To answer your optional question
The first end statement is required to end the if statement. The second end statement isn't required, but it's good practice anyway. However, if you have multiple functions defined inside your function file, then yes it is most definitely required to properly signify that the end of that function is defined there. However, you don't need it if you're only writing one function per file, but I would recommend keeping it there as it's good practice.
I would like to get the number of iterations that the recursive mlfnonneg requires. Currently, I use profiler for this but it would be more useful to get the number as a return value from the function. Is there any easy way to get it?
I measure the running time of a function like this
h=#() mlfnonneg(lb,ub,mlfBinCor,method);
tElapsed=timeit(h);
and now the function mlfnonneg should return the number of iterations. I have considered adding a ticker that the function always returns but I don't know how to get the return value after using timeit. How to get the running time and the running count of the recursive algorithm elegantly?
You can always add an optional return value to a function which you can use as a counter. Something like this:
[... count] = f(...)
% Do stuff here
if <some condition>
% Recurse
[... count] = f(...);
count = count + 1;
else
% Terminal condition
count = 1;
end
You should just call your function one more time to get the count. This should not be a significant problem, since timeit actually performs multiple calls to your function to get an average metric.
I don't know if this is an option for you - but you could create a global variable IT_COUNT that you declare both at the top level, and inside your function.
Before calling timeit() you set the variable to zero; inside the routine you increment it for every loop.

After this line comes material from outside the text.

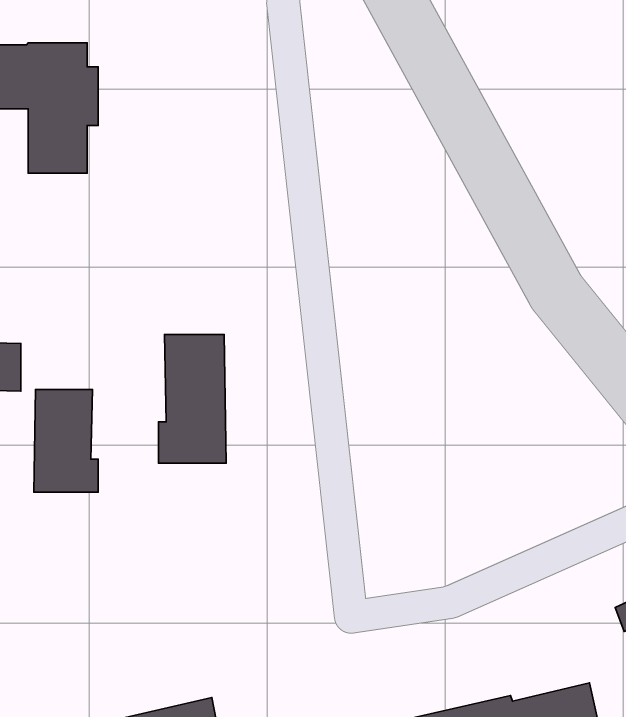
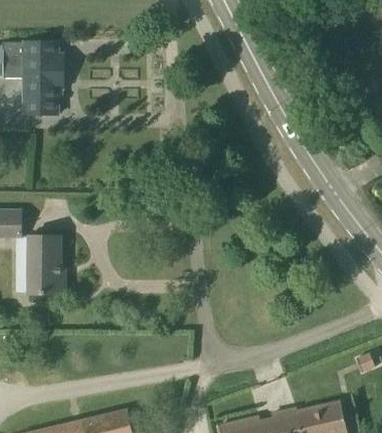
building: [159,334,226,463] -> none

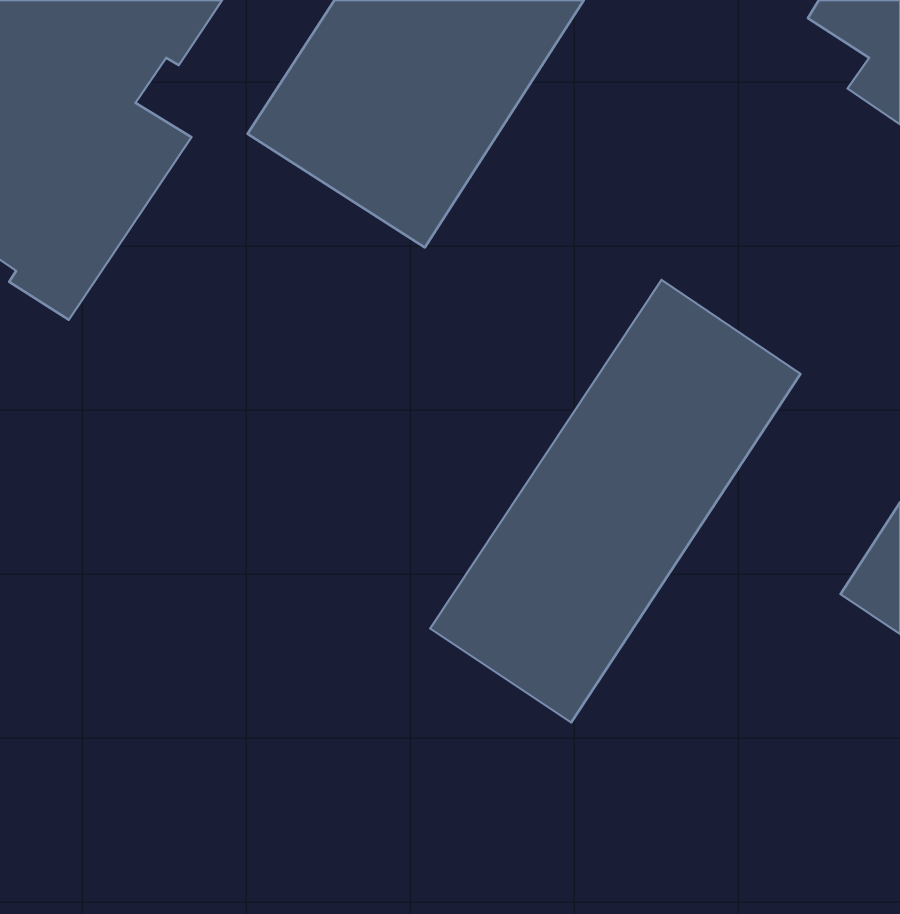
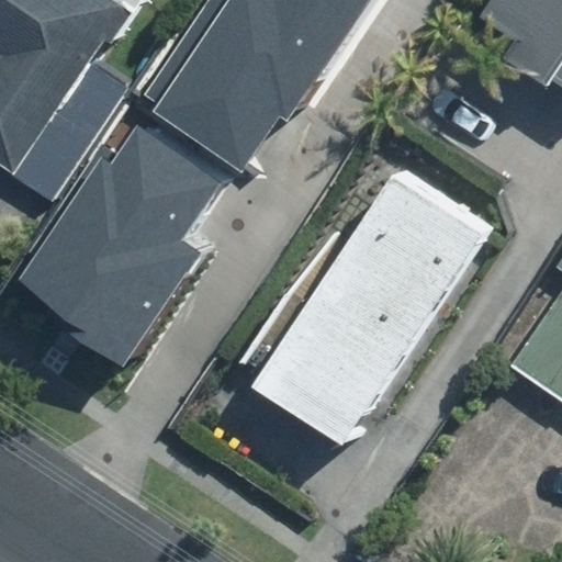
building: none -> [37,115,225,340]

When the function returns you print out the result - and there is your answer.
It does depend on you being able to modify the code to mlfnonneg to include the counter. I don't see an easy way around that, but maybe others have a better idea.
update inspired by Luis Mendo's (now deleted) answer that basically says the same thing, a bit more information.
In your mlfnonneg routine, add the following two lines (in a place where they are executed "once per iteration"):
global IT_COUNT;
if numel(IT_COUNT)==0, IT_COUNT = 1; else IT_COUNT = IT_COUNT + 1; end
This ensures that if you forget to create the variable at the top level, the code will not crash (you will thank me in the future, when you re-use this code and don't remember that you need a global variable...)
At the top level, add
global IT_COUNT
IT_COUNT = 0;
Then run your timeit() routine; finally use
fprintf(1, "The number of iterations was %d\n", IT_COUNT);
to get the answer you were looking for.